When Juan Bautista de Anza led the scouting party to determine mission locations, he was looking for fresh water and arable land to grow food to supply the new posts. The party camped at Mountain Lake, the area that later became their Presidio.

They then checked out other bodies of fresh water. Lake Merced was not in the competition. The Sunset district was totally surrounded by sand dunes sweeping over from the ocean—so there was not any land for acceptable farming.

They visited a fresh water lagoon, later named Washerwoman’s Lagoon, by the present Laguna and Lombard Streets. De Anza described the land around this “laguna de manantial,” or spring-fed pond, good for irrigation. However the tides of bay could overflow the lowlands, and it was marshy.

Next, a party was dispatched to the area where the San Francisco Bay has an inland channel from the long gone Mission Bay.

On this trip the soldiers, priests, and cartographers did not note in their writing of a large in-land lake existing at the future location of Mission Dolores, but did describe two springs.

One was a subterranean spring that surfaced near Duboce and Sanchez Streets, ran down Church and 15th streets, and emptied into marshlands towards Mission Bay. You can still see a remnant of this spring in the old San Francisco Armory on Valencia and 14th Streets, now the home of Kink.com.

The other spring flowed down what is now 18th Street, an ojo de agua that the Padres named Ojo de Agua de los Dolores (Dolores Spring).

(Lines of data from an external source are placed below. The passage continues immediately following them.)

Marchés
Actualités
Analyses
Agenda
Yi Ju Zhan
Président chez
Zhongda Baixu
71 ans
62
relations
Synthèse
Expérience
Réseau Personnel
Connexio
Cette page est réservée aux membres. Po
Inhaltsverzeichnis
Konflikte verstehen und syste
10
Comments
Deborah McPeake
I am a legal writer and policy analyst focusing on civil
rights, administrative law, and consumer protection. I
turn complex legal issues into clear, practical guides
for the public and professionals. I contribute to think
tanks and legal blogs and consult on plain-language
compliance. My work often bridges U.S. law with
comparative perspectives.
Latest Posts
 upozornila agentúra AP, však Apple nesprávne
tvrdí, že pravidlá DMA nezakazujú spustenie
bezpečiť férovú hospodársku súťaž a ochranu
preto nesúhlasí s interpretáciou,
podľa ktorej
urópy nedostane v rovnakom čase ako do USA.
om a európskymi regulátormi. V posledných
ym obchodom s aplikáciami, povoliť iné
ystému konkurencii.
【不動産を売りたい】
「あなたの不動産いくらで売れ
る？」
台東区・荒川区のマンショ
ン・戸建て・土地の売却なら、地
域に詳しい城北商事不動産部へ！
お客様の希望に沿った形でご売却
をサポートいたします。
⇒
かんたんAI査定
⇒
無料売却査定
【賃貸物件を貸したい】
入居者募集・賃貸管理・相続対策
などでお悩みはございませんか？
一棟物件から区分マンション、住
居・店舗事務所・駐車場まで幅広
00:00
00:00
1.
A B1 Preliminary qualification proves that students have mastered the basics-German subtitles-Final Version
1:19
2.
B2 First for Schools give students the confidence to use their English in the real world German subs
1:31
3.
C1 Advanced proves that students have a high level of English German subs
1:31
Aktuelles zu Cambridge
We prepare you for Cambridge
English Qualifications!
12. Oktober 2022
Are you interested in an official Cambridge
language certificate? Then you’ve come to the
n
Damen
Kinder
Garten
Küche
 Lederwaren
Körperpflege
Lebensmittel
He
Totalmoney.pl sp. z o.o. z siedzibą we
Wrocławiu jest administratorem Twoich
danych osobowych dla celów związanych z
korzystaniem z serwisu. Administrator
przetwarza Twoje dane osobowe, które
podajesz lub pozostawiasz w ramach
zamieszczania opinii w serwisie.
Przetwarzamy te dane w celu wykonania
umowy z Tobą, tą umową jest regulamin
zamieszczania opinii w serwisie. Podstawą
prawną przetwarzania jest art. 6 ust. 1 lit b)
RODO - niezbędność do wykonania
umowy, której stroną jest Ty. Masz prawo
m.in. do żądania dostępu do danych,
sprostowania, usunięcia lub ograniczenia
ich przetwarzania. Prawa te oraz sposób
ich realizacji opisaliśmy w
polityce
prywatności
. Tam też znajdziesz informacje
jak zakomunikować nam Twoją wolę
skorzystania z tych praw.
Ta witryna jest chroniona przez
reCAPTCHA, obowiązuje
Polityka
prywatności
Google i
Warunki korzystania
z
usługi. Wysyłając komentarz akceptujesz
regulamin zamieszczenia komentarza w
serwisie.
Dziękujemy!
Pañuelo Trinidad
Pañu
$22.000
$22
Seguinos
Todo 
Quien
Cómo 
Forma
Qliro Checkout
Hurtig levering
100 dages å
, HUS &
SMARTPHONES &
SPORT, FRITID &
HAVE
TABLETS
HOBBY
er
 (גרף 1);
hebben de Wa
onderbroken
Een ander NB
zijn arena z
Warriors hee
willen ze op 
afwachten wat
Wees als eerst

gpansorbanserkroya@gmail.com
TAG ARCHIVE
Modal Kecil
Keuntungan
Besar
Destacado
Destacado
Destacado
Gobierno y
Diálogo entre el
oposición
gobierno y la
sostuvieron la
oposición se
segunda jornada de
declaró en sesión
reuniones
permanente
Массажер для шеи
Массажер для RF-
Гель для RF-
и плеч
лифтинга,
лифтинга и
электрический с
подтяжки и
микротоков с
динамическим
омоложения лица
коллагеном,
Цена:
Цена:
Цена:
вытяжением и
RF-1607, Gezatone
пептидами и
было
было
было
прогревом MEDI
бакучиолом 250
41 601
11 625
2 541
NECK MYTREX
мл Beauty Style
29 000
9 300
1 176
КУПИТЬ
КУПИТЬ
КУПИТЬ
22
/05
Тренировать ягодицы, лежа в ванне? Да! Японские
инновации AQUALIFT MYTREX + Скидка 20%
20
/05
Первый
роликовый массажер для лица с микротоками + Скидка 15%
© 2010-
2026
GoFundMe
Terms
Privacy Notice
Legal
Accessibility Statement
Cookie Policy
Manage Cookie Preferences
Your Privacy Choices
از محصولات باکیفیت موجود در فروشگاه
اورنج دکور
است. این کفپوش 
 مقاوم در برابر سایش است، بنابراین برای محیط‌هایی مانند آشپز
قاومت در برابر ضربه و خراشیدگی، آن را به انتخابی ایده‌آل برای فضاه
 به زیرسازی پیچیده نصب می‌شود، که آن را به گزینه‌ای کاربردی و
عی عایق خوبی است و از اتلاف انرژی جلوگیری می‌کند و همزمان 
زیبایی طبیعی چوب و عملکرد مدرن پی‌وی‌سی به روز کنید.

The Spanish realized that there good soil for planting in this area, now today’s Mission District. The mission was built between these springs.

Christoper’s presentation led us through various missionaries and explorers maps from Father Pedro Font, a member of the de Anza Expedition in 1776 and 1777—up through two centuries. Then he showed us the 1912 map many of us use on tours. It was printed in Zoeth Skinner Eldredge’s book, The Beginnings of San Francisco. It showed a lagoon labeled Laguna de Manantial—the same words de Anza used to describe Washerwoman’s Lagoon. Christopher feels Eldredge made a mistake in his writing and the published work was passed down for years.